Excerpts from a dataset
□ □ □ □ □ □ □
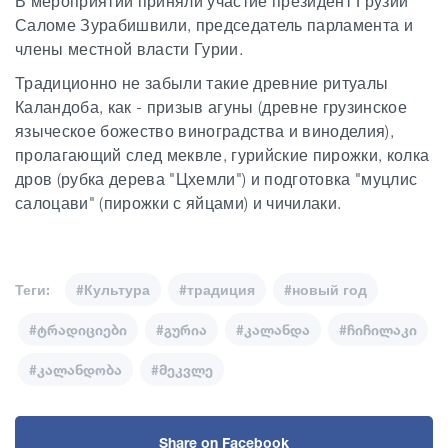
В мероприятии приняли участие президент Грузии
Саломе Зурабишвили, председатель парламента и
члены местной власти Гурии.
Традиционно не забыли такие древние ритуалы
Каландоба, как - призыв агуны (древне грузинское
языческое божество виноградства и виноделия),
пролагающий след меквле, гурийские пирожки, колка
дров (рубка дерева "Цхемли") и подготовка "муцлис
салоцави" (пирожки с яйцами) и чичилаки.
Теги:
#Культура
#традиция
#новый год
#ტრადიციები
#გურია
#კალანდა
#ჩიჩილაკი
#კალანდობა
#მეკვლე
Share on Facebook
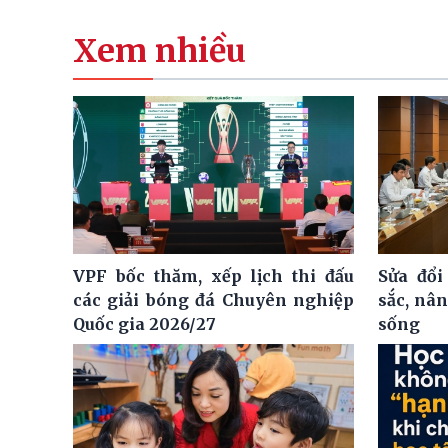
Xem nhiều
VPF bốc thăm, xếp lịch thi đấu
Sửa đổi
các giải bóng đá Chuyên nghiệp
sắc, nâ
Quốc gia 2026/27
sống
□ □ □ □ □ □ □
**TASK PROMPT**
Give the data again exactly, image-free.

**ANSWER FOR THE TASK**
В мероприятии приняли участие президент Грузии
Саломе Зурабишвили, председатель парламента и
члены местной власти Гурии.
Традиционно не забыли такие древние ритуалы
Каландоба, как - призыв агуны (древне грузинское
языческое божество виноградства и виноделия),
пролагающий след меквле, гурийские пирожки, колка
дров (рубка дерева "Цхемли") и подготовка "муцлис
салоцави" (пирожки с яйцами) и чичилаки.
Теги:
#Культура
#традиция
#новый год
#ტრადიციები
#გურია
#კალანდა
#ჩიჩილაკი
#კალანდობა
#მეკვლე
Share on Facebook
Xem nhiều
VPF bốc thăm, xếp lịch thi đấu
Sửa đổi
các giải bóng đá Chuyên nghiệp
sắc, nâ
Quốc gia 2026/27
sống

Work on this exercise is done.